== What the task asks ==
Which justices are named in the excerpt below about the meaning of "cocaine base"? List all of them.

== Excerpted text ==

- - - - - - -

Justice Breyer suggested that the term “cocaine base” could be defined as “cocaine in the chemical form of a base after it has been processed beyond the stage of coca paste.”  Saharsky objected that DEA chemists could identify the chemicals present in a substance but would not “start making guesses about how it was processed.”  Justice Kagan replied that the Court could simply say that, to be “cocaine base” a substance “needs the right chemical definition, and it’s… rock-like, crystalline, whatever you want to call it.”  Saharsky warned that to do so would be “basically giving a… roadmap” to drug traffickers who wanted to avoid elevated sentences.  Justice Scalia suggested that her first objection should be that “there is no way to get [Justice Breyer’s proposed definition] out of these words, no way, absolutely no way.”  Saharsky agreed.

- - - - - - -

== Provided data ==

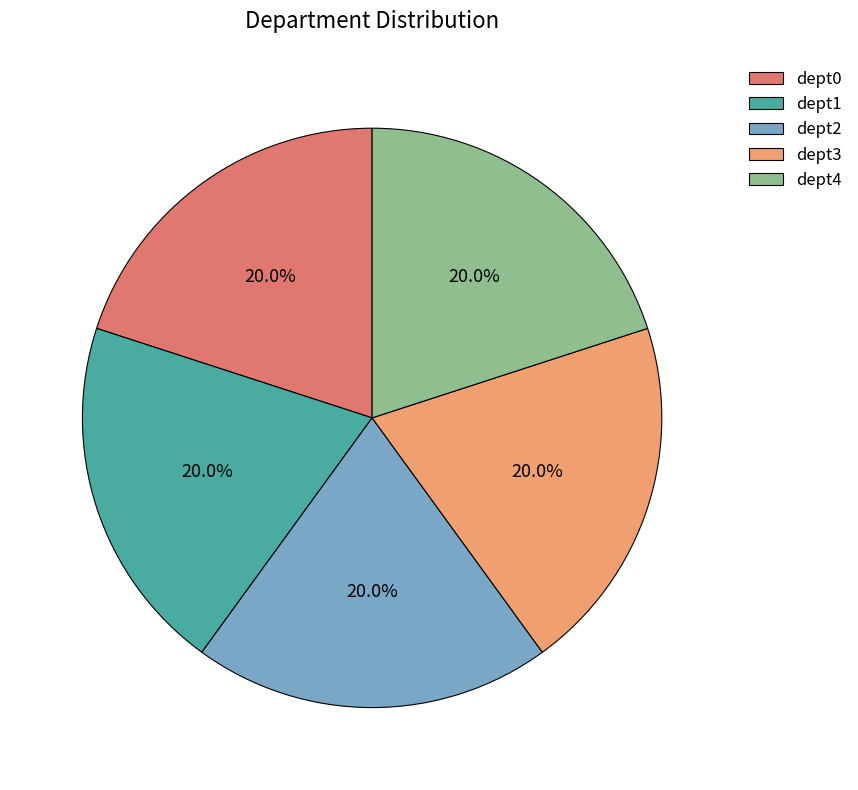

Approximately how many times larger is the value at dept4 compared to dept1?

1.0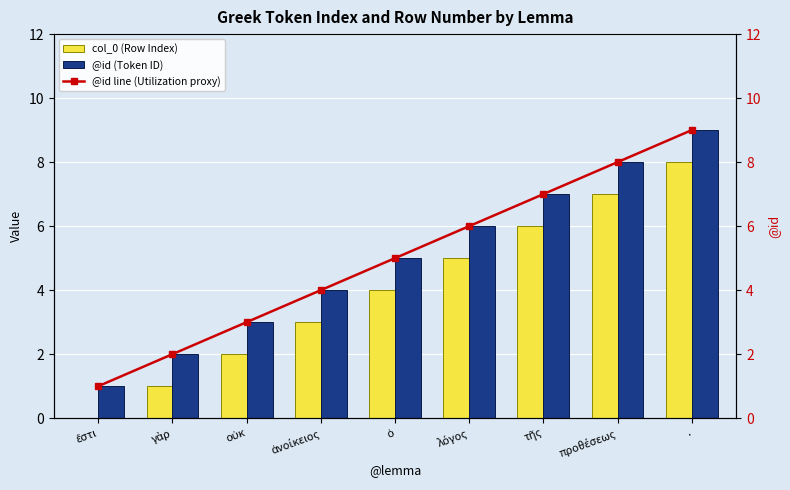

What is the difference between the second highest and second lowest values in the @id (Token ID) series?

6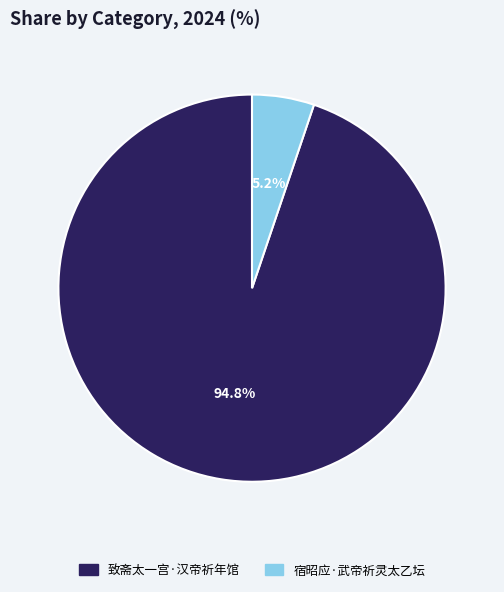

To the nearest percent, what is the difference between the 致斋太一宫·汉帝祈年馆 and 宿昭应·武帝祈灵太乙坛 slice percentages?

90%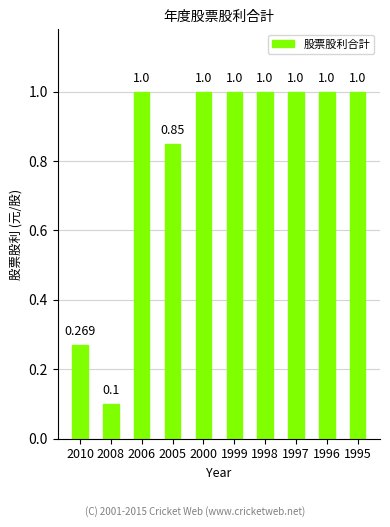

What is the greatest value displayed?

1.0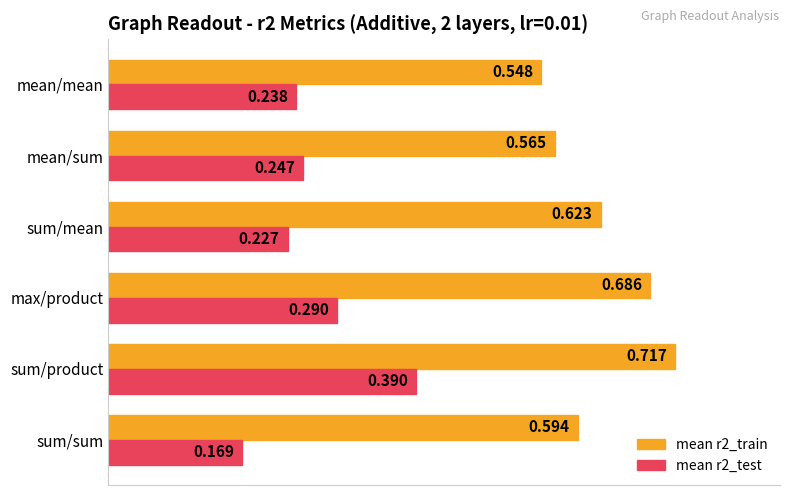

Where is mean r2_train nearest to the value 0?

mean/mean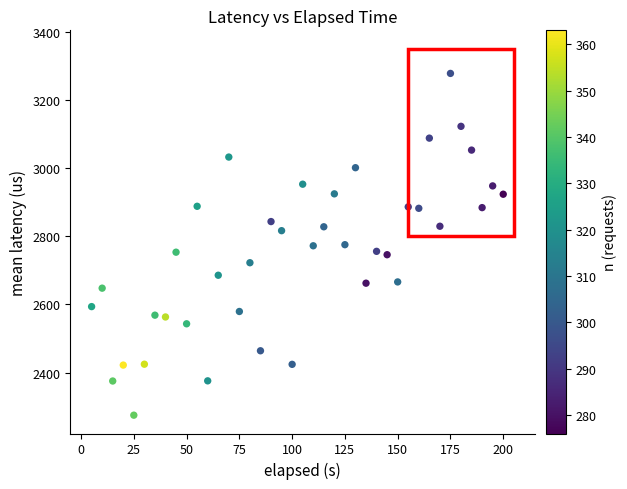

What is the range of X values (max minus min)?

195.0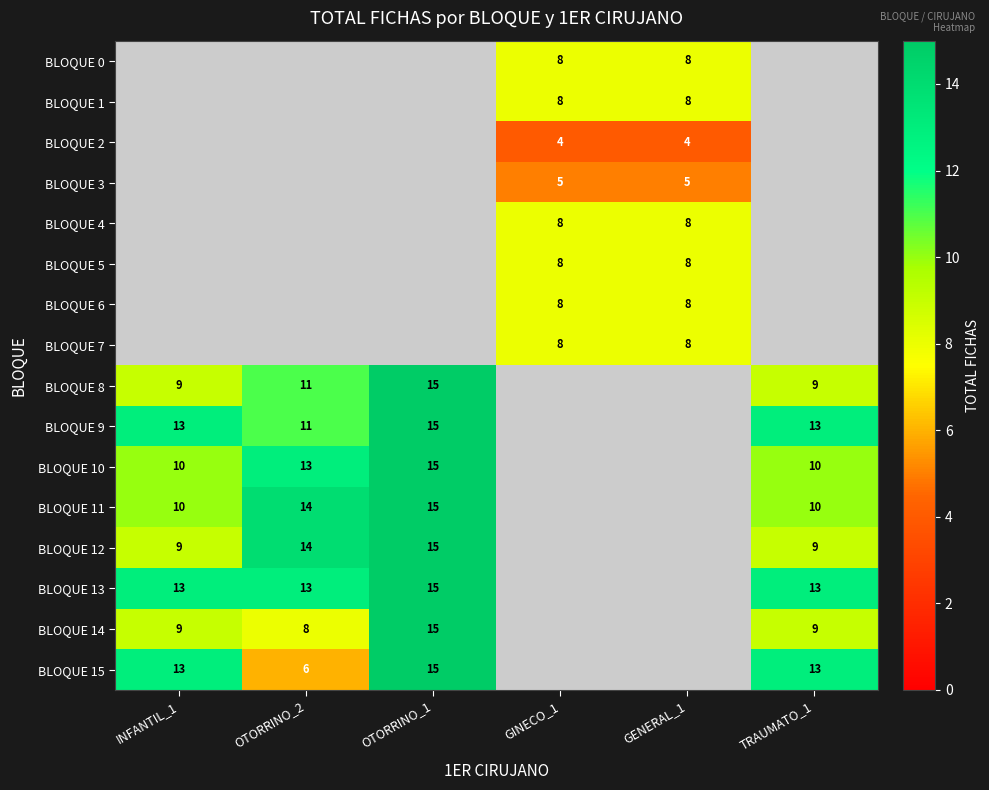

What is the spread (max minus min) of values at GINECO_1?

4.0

- - - - - - -

== Reply ==
Justice Breyer, Justice Kagan, Justice Scalia